🤖 AI Summary
Large language models (LLMs) lack fundamental perceptual grounding in the physical world, particularly in reasoning about acoustic phenomena governed by underlying physical principles—e.g., Doppler effect, multipath propagation, and spatial geometric constraints. To address this, we propose ACORN: a physics-informed framework that introduces AQA-PHY, the first audio question-answering dataset generated via a physically grounded sound simulator.
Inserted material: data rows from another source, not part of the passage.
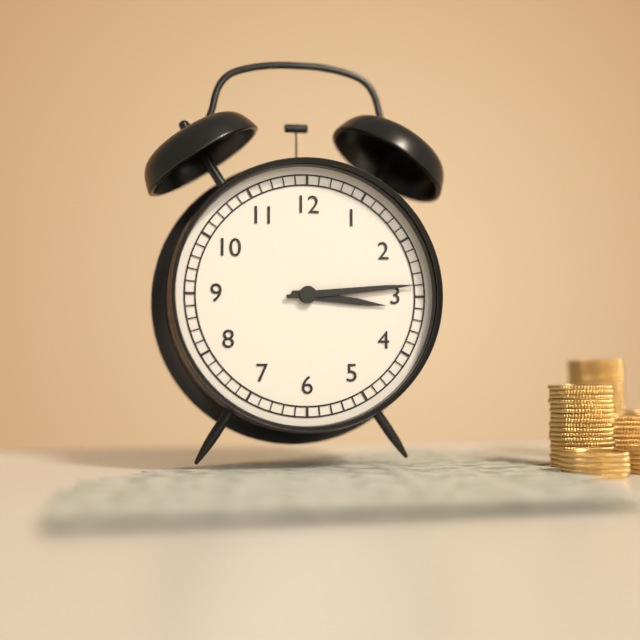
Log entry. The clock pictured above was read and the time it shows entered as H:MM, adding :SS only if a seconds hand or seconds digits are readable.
3:14
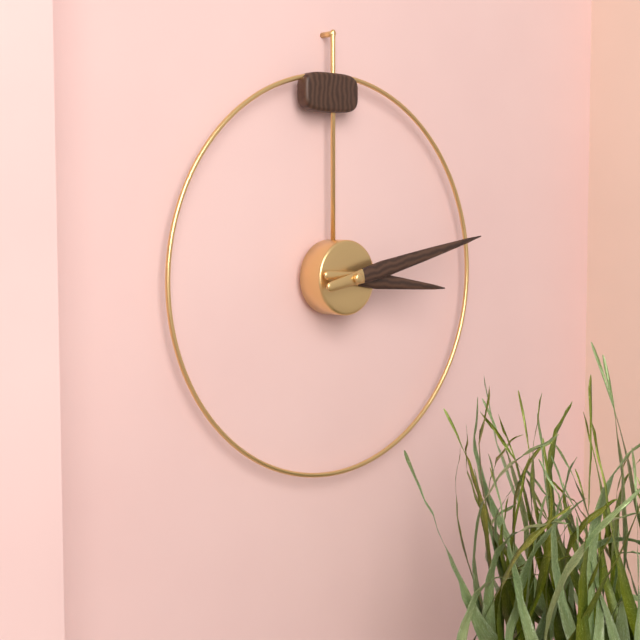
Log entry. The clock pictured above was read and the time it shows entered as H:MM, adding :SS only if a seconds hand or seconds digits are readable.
3:13
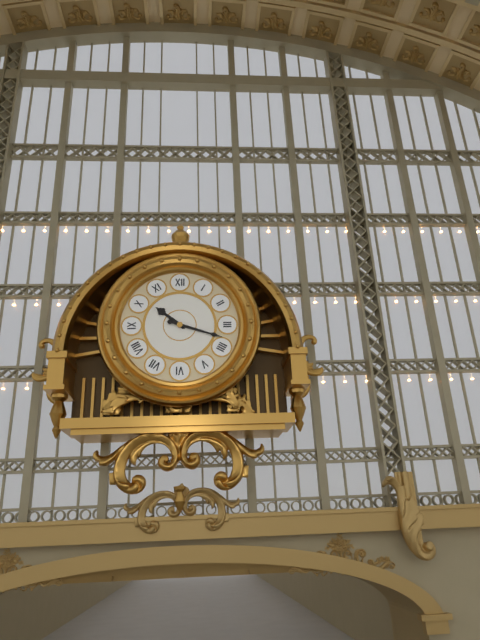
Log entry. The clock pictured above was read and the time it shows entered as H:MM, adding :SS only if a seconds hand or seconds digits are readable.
10:18
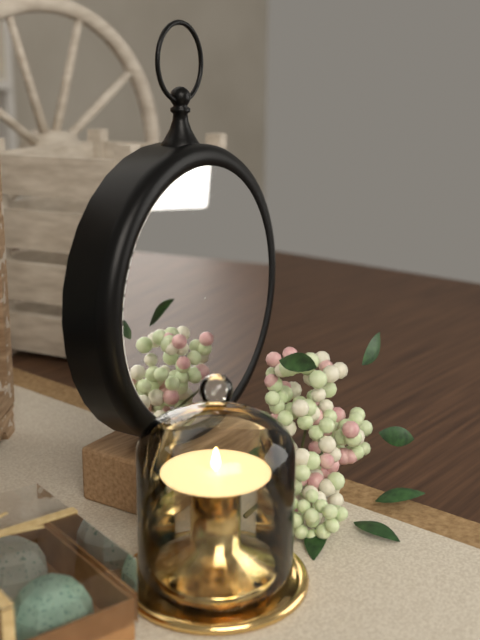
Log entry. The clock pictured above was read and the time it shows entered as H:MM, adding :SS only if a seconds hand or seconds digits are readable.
2:51
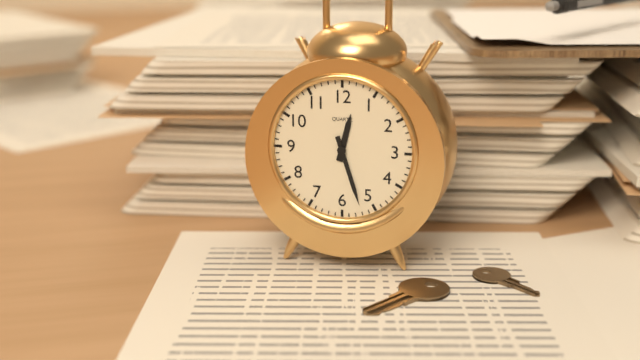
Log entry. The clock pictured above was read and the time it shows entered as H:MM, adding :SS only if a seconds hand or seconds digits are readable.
12:27
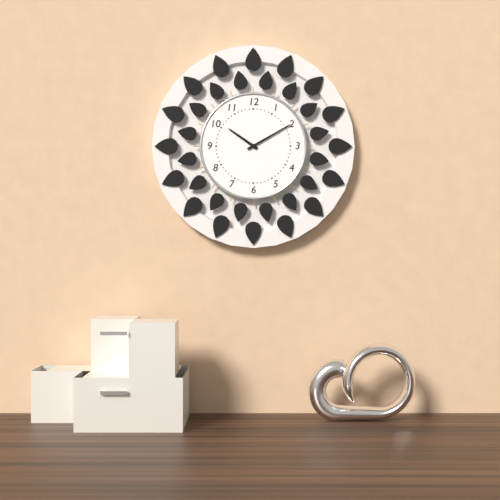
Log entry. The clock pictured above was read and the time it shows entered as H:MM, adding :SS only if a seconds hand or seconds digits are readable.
10:10
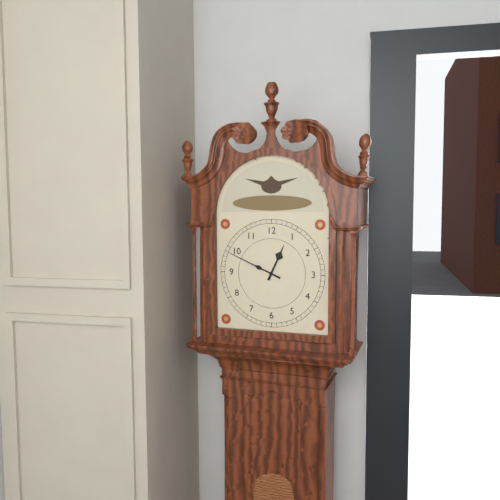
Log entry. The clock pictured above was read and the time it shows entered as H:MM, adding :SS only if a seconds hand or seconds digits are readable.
12:49
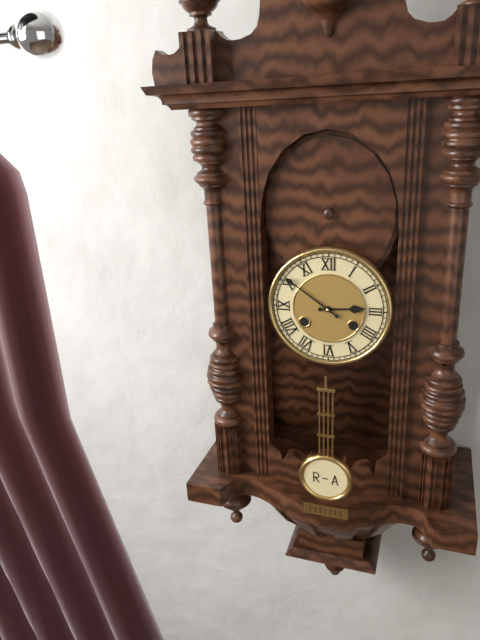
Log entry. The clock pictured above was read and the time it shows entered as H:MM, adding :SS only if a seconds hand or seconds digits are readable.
2:51
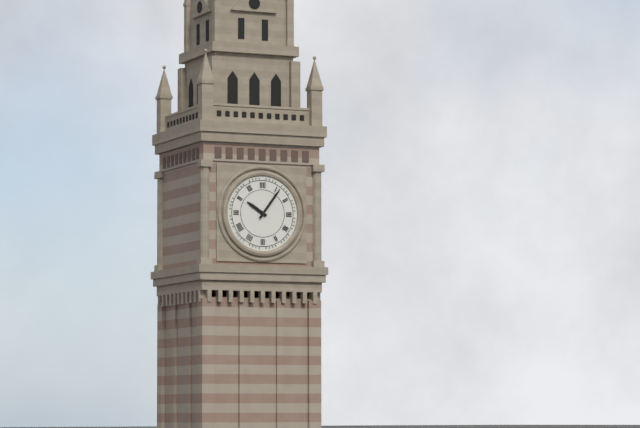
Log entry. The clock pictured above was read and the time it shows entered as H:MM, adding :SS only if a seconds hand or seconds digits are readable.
10:06
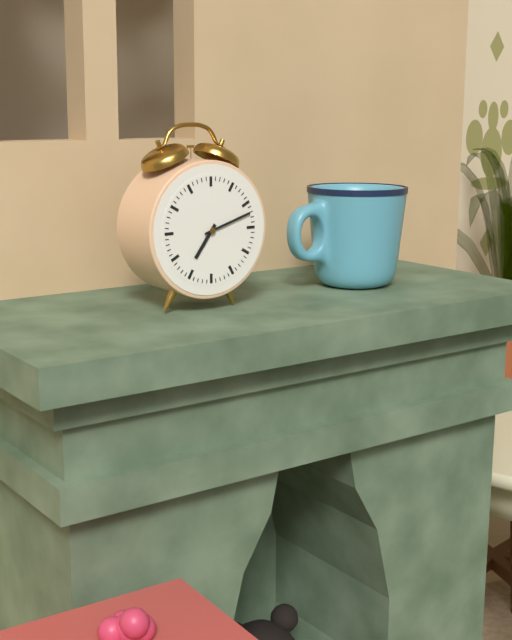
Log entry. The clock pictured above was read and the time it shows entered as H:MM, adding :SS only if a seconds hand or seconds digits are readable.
7:12
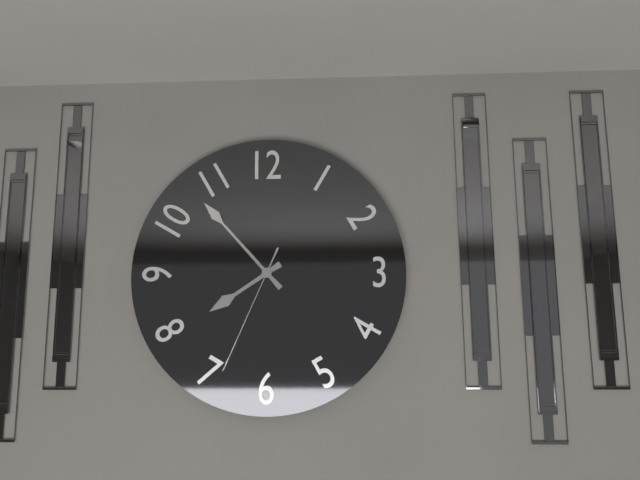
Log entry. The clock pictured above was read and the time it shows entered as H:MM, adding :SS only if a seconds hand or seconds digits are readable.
7:53:34
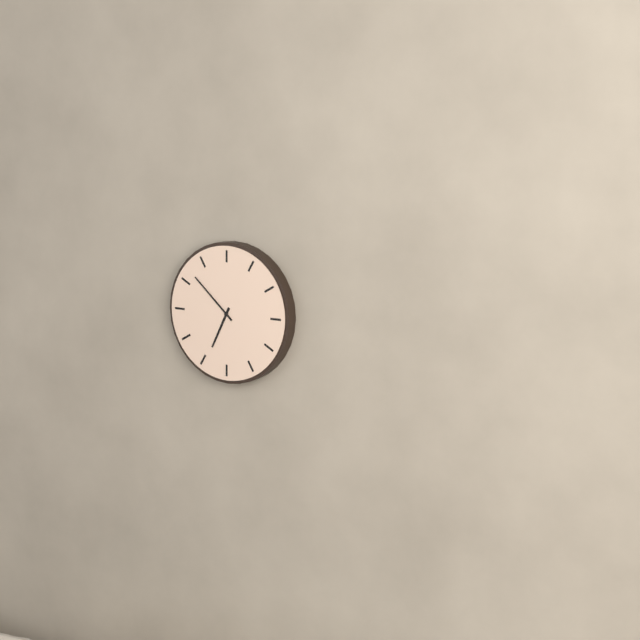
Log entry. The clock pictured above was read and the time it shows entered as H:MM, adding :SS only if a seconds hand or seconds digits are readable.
6:52
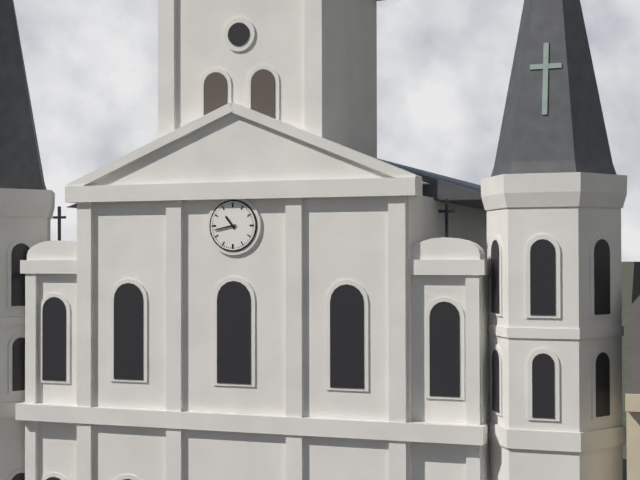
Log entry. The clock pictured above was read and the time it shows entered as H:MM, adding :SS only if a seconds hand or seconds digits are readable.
10:43
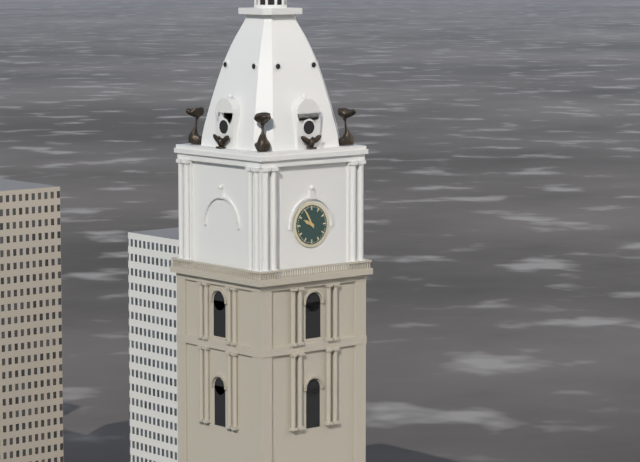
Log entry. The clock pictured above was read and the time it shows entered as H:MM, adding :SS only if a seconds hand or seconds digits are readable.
9:55
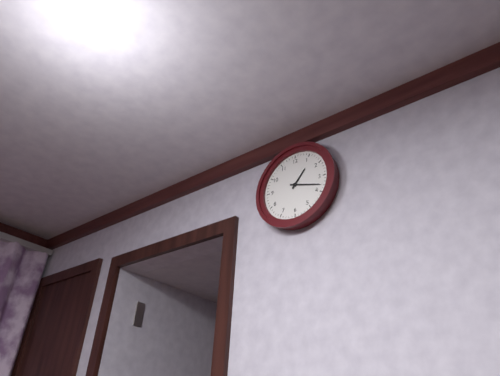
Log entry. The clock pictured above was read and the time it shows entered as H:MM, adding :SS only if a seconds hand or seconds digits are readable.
1:18
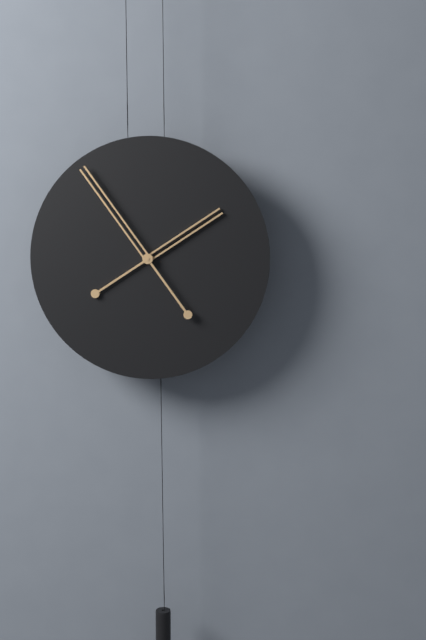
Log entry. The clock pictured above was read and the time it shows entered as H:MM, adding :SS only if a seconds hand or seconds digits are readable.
1:54
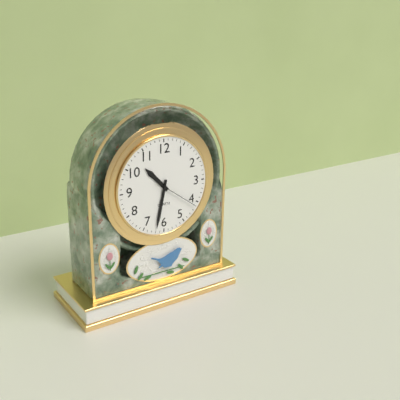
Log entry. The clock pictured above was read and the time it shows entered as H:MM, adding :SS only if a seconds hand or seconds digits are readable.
10:32
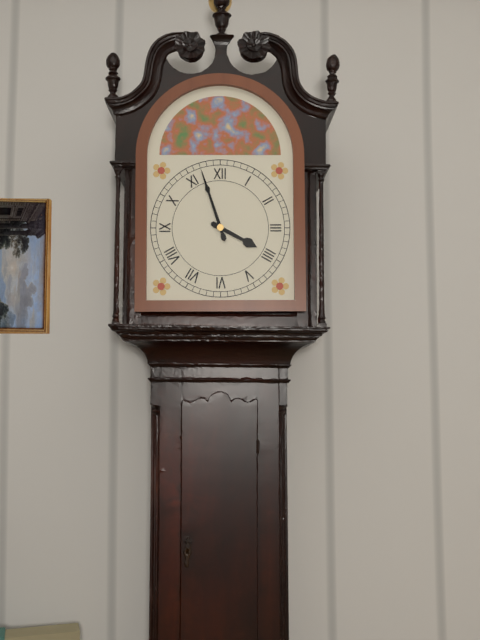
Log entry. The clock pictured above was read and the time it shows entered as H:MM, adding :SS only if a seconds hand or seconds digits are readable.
3:57
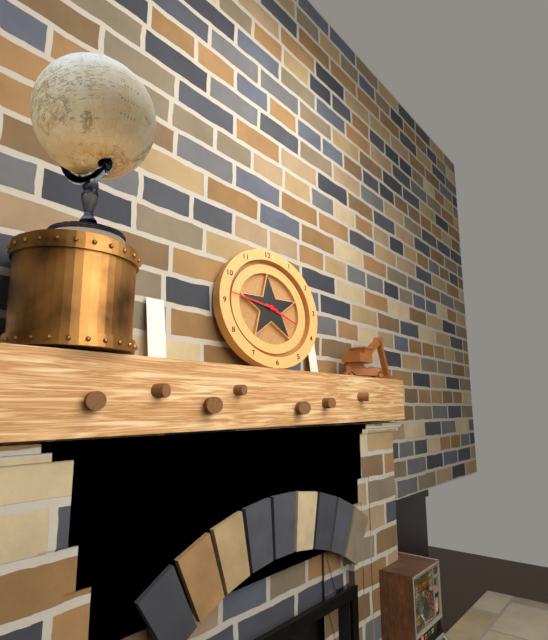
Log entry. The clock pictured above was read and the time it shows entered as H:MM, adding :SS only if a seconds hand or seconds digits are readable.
3:47
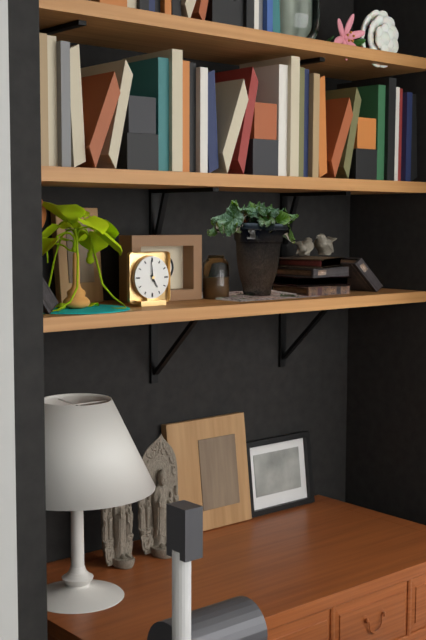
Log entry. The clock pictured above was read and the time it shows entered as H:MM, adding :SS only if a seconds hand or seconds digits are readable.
4:59
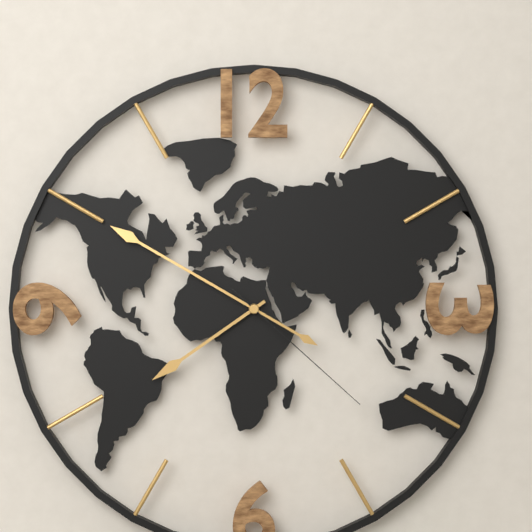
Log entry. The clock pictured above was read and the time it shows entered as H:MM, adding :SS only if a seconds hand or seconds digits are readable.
7:50:22
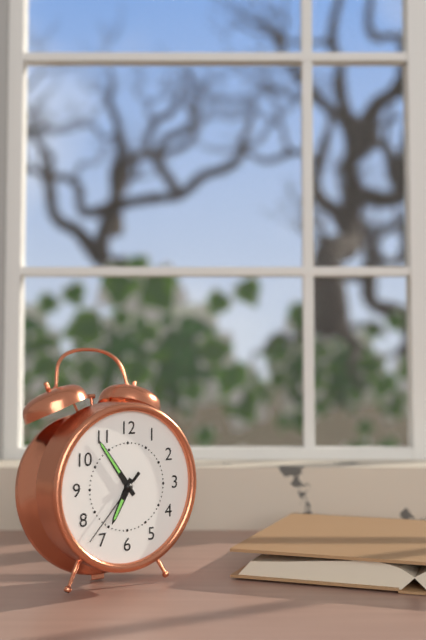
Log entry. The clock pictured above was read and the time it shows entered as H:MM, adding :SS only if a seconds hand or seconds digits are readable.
6:54:37
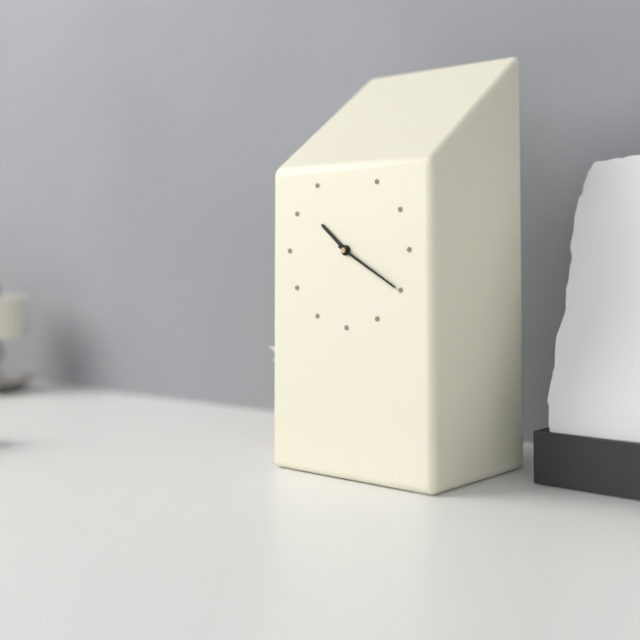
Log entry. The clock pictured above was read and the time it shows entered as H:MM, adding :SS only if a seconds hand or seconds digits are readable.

ACORN jointly models both magnitude and phase components of audio signals, incorporates a phase-sensitive audio encoder, and integrates physics-aware priors into a multimodal LLM architecture with explicit audio–text alignment. Evaluated on line-of-sight detection, Doppler shift estimation, and direction-of-arrival estimation, ACORN significantly outperforms existing baselines. Our results demonstrate that audition serves as an effective modality for endowing LLMs with foundational physical awareness. This work pioneers the new research direction of *physics-perceptive audio-language modeling*.
📝 Abstract
Large Language Models (LLMs) have shown remarkable capabilities in text and multimodal processing, yet they fundamentally lack physical awareness--understanding of real-world physical phenomena. In this work, we present ACORN, a framework that teaches LLMs physical awareness through sound, focusing on fundamental physical phenomena like the Doppler effect, multipath effect, and spatial relationships. To overcome data scarcity, ACORN introduce a physics-based simulator combining real-world sound sources with controlled physical channels to generate diverse training data. Using this simulator, we build AQA-PHY, a comprehensive Audio Question-Answer dataset, and propose an audio encoder that processes both magnitude and phase information. By connecting our audio encoder to state-of-the-art LLMs, we demonstrate reasonable results in both simulated and real-world tasks, such as line-of-sight detection, Doppler effect estimation, and Direction-of-Arrival estimation, paving the way for enabling LLMs to understand physical world.